> TASK TO COMPLETE: Would you print all of the entries word for word?
++++ GIVEN RECORDS
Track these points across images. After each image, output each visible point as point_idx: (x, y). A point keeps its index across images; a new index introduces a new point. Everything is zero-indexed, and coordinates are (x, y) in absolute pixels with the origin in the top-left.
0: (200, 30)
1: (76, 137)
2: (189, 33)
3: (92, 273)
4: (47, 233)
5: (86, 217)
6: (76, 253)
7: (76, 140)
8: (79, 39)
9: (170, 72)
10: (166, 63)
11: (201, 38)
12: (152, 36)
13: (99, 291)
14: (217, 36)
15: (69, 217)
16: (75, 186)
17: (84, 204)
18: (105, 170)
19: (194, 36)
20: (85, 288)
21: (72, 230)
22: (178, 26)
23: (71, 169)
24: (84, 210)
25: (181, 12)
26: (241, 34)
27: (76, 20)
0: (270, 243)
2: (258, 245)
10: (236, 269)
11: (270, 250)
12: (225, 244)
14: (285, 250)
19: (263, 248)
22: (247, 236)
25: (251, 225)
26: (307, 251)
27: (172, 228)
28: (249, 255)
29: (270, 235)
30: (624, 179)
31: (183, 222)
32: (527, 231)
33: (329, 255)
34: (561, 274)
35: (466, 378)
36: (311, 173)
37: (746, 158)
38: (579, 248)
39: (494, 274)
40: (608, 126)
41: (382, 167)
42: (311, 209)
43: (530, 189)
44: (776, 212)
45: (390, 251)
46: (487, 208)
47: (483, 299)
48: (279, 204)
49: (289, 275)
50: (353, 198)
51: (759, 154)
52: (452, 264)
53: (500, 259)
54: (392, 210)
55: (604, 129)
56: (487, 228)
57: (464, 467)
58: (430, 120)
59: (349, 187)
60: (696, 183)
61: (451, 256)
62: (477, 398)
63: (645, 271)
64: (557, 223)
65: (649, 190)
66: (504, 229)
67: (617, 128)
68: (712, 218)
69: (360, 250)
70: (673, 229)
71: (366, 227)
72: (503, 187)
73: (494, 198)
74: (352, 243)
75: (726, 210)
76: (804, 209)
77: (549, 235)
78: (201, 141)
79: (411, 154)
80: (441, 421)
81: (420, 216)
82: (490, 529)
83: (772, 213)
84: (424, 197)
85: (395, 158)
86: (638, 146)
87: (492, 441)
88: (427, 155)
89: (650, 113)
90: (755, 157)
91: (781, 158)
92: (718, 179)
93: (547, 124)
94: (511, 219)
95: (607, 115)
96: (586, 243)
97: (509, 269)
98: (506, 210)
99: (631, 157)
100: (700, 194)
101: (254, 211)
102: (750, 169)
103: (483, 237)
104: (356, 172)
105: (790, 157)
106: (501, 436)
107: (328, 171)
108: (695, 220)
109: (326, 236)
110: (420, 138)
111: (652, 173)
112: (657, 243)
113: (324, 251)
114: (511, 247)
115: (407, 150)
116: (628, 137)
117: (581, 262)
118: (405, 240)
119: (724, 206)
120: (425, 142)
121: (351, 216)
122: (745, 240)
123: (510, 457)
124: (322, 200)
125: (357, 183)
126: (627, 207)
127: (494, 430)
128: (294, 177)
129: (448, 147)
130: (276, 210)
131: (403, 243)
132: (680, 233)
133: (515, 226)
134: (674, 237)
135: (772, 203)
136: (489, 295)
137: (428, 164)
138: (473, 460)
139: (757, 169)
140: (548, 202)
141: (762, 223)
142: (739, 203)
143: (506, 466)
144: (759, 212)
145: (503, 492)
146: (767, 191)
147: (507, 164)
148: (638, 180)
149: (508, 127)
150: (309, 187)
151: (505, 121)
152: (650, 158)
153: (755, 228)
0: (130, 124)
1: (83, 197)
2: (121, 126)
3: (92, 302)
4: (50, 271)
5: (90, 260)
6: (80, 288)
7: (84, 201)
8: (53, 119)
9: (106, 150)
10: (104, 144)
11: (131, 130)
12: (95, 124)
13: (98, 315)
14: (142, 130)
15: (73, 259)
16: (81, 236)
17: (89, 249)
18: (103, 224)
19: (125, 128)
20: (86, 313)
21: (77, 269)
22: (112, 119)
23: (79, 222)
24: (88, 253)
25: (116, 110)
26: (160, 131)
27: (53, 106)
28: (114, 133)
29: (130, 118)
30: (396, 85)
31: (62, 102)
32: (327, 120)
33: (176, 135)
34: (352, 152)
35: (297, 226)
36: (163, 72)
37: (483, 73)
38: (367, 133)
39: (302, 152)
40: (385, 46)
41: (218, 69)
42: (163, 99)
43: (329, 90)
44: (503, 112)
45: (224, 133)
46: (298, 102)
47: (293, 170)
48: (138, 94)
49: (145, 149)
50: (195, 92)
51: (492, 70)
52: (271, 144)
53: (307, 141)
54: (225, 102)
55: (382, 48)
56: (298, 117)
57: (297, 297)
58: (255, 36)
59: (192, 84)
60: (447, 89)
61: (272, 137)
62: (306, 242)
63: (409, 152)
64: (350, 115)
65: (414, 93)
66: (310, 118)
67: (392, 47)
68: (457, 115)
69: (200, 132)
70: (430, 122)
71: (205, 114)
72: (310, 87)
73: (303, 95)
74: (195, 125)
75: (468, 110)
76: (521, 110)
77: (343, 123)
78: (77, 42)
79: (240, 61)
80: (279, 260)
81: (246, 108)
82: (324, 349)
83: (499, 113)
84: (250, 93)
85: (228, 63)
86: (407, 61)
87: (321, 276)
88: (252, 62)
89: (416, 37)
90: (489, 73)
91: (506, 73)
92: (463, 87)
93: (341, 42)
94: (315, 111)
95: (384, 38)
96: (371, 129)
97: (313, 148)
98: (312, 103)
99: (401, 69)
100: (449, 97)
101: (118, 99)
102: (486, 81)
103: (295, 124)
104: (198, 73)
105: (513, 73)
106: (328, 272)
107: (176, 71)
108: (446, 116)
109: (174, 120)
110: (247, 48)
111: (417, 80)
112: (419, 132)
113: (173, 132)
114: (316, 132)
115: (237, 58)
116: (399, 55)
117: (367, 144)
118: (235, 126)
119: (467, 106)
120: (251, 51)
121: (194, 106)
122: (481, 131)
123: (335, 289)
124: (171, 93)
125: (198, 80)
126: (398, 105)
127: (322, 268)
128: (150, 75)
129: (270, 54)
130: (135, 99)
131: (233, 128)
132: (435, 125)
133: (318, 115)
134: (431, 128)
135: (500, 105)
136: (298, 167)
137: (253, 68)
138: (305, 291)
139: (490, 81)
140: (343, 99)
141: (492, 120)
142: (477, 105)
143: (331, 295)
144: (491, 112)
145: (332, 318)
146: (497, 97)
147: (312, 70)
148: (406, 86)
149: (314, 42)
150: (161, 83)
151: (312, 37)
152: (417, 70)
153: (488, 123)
++++++++
> ANSWER TO THIS EXERCISE:
Track these points across images. After each image, output each visible point as point_idx: (x, y). A point keeps its index across images; a new index introduces a new point. Everything is zero-indexed, and coordinates are (x, y) in absolute pixels with the origin in the top-left.
0: (200, 30)
1: (76, 137)
2: (189, 33)
3: (92, 273)
4: (47, 233)
5: (86, 217)
6: (76, 253)
7: (76, 140)
8: (79, 39)
9: (170, 72)
10: (166, 63)
11: (201, 38)
12: (152, 36)
13: (99, 291)
14: (217, 36)
15: (69, 217)
16: (75, 186)
17: (84, 204)
18: (105, 170)
19: (194, 36)
20: (85, 288)
21: (72, 230)
22: (178, 26)
23: (71, 169)
24: (84, 210)
25: (181, 12)
26: (241, 34)
27: (76, 20)
0: (270, 243)
2: (258, 245)
10: (236, 269)
11: (270, 250)
12: (225, 244)
14: (285, 250)
19: (263, 248)
22: (247, 236)
25: (251, 225)
26: (307, 251)
27: (172, 228)
28: (249, 255)
29: (270, 235)
30: (624, 179)
31: (183, 222)
32: (527, 231)
33: (329, 255)
34: (561, 274)
35: (466, 378)
36: (311, 173)
37: (746, 158)
38: (579, 248)
39: (494, 274)
40: (608, 126)
41: (382, 167)
42: (311, 209)
43: (530, 189)
44: (776, 212)
45: (390, 251)
46: (487, 208)
47: (483, 299)
48: (279, 204)
49: (289, 275)
50: (353, 198)
51: (759, 154)
52: (452, 264)
53: (500, 259)
54: (392, 210)
55: (604, 129)
56: (487, 228)
57: (464, 467)
58: (430, 120)
59: (349, 187)
60: (696, 183)
61: (451, 256)
62: (477, 398)
63: (645, 271)
64: (557, 223)
65: (649, 190)
66: (504, 229)
67: (617, 128)
68: (712, 218)
69: (360, 250)
70: (673, 229)
71: (366, 227)
72: (503, 187)
73: (494, 198)
74: (352, 243)
75: (726, 210)
76: (804, 209)
77: (549, 235)
78: (201, 141)
79: (411, 154)
80: (441, 421)
81: (420, 216)
82: (490, 529)
83: (772, 213)
84: (424, 197)
85: (395, 158)
86: (638, 146)
87: (492, 441)
88: (427, 155)
89: (650, 113)
90: (755, 157)
91: (781, 158)
92: (718, 179)
93: (547, 124)
94: (511, 219)
95: (607, 115)
96: (586, 243)
97: (509, 269)
98: (506, 210)
99: (631, 157)
100: (700, 194)
101: (254, 211)
102: (750, 169)
103: (483, 237)
104: (356, 172)
105: (790, 157)
106: (501, 436)
107: (328, 171)
108: (695, 220)
109: (326, 236)
110: (420, 138)
111: (652, 173)
112: (657, 243)
113: (324, 251)
114: (511, 247)
115: (407, 150)
116: (628, 137)
117: (581, 262)
118: (405, 240)
119: (724, 206)
120: (425, 142)
121: (351, 216)
122: (745, 240)
123: (510, 457)
124: (322, 200)
125: (357, 183)
126: (627, 207)
127: (494, 430)
128: (294, 177)
129: (448, 147)
130: (276, 210)
131: (403, 243)
132: (680, 233)
133: (515, 226)
134: (674, 237)
135: (772, 203)
136: (489, 295)
137: (428, 164)
138: (473, 460)
139: (757, 169)
140: (548, 202)
141: (762, 223)
142: (739, 203)
143: (506, 466)
144: (759, 212)
145: (503, 492)
146: (767, 191)
147: (507, 164)
148: (638, 180)
149: (508, 127)
150: (309, 187)
151: (505, 121)
152: (650, 158)
153: (755, 228)
0: (130, 124)
1: (83, 197)
2: (121, 126)
3: (92, 302)
4: (50, 271)
5: (90, 260)
6: (80, 288)
7: (84, 201)
8: (53, 119)
9: (106, 150)
10: (104, 144)
11: (131, 130)
12: (95, 124)
13: (98, 315)
14: (142, 130)
15: (73, 259)
16: (81, 236)
17: (89, 249)
18: (103, 224)
19: (125, 128)
20: (86, 313)
21: (77, 269)
22: (112, 119)
23: (79, 222)
24: (88, 253)
25: (116, 110)
26: (160, 131)
27: (53, 106)
28: (114, 133)
29: (130, 118)
30: (396, 85)
31: (62, 102)
32: (327, 120)
33: (176, 135)
34: (352, 152)
35: (297, 226)
36: (163, 72)
37: (483, 73)
38: (367, 133)
39: (302, 152)
40: (385, 46)
41: (218, 69)
42: (163, 99)
43: (329, 90)
44: (503, 112)
45: (224, 133)
46: (298, 102)
47: (293, 170)
48: (138, 94)
49: (145, 149)
50: (195, 92)
51: (492, 70)
52: (271, 144)
53: (307, 141)
54: (225, 102)
55: (382, 48)
56: (298, 117)
57: (297, 297)
58: (255, 36)
59: (192, 84)
60: (447, 89)
61: (272, 137)
62: (306, 242)
63: (409, 152)
64: (350, 115)
65: (414, 93)
66: (310, 118)
67: (392, 47)
68: (457, 115)
69: (200, 132)
70: (430, 122)
71: (205, 114)
72: (310, 87)
73: (303, 95)
74: (195, 125)
75: (468, 110)
76: (521, 110)
77: (343, 123)
78: (77, 42)
79: (240, 61)
80: (279, 260)
81: (246, 108)
82: (324, 349)
83: (499, 113)
84: (250, 93)
85: (228, 63)
86: (407, 61)
87: (321, 276)
88: (252, 62)
89: (416, 37)
90: (489, 73)
91: (506, 73)
92: (463, 87)
93: (341, 42)
94: (315, 111)
95: (384, 38)
96: (371, 129)
97: (313, 148)
98: (312, 103)
99: (401, 69)
100: (449, 97)
101: (118, 99)
102: (486, 81)
103: (295, 124)
104: (198, 73)
105: (513, 73)
106: (328, 272)
107: (176, 71)
108: (446, 116)
109: (174, 120)
110: (247, 48)
111: (417, 80)
112: (419, 132)
113: (173, 132)
114: (316, 132)
115: (237, 58)
116: (399, 55)
117: (367, 144)
118: (235, 126)
119: (467, 106)
120: (251, 51)
121: (194, 106)
122: (481, 131)
123: (335, 289)
124: (171, 93)
125: (198, 80)
126: (398, 105)
127: (322, 268)
128: (150, 75)
129: (270, 54)
130: (135, 99)
131: (233, 128)
132: (435, 125)
133: (318, 115)
134: (431, 128)
135: (500, 105)
136: (298, 167)
137: (253, 68)
138: (305, 291)
139: (490, 81)
140: (343, 99)
141: (492, 120)
142: (477, 105)
143: (331, 295)
144: (491, 112)
145: (332, 318)
146: (497, 97)
147: (312, 70)
148: (406, 86)
149: (314, 42)
150: (161, 83)
151: (312, 37)
152: (417, 70)
153: (488, 123)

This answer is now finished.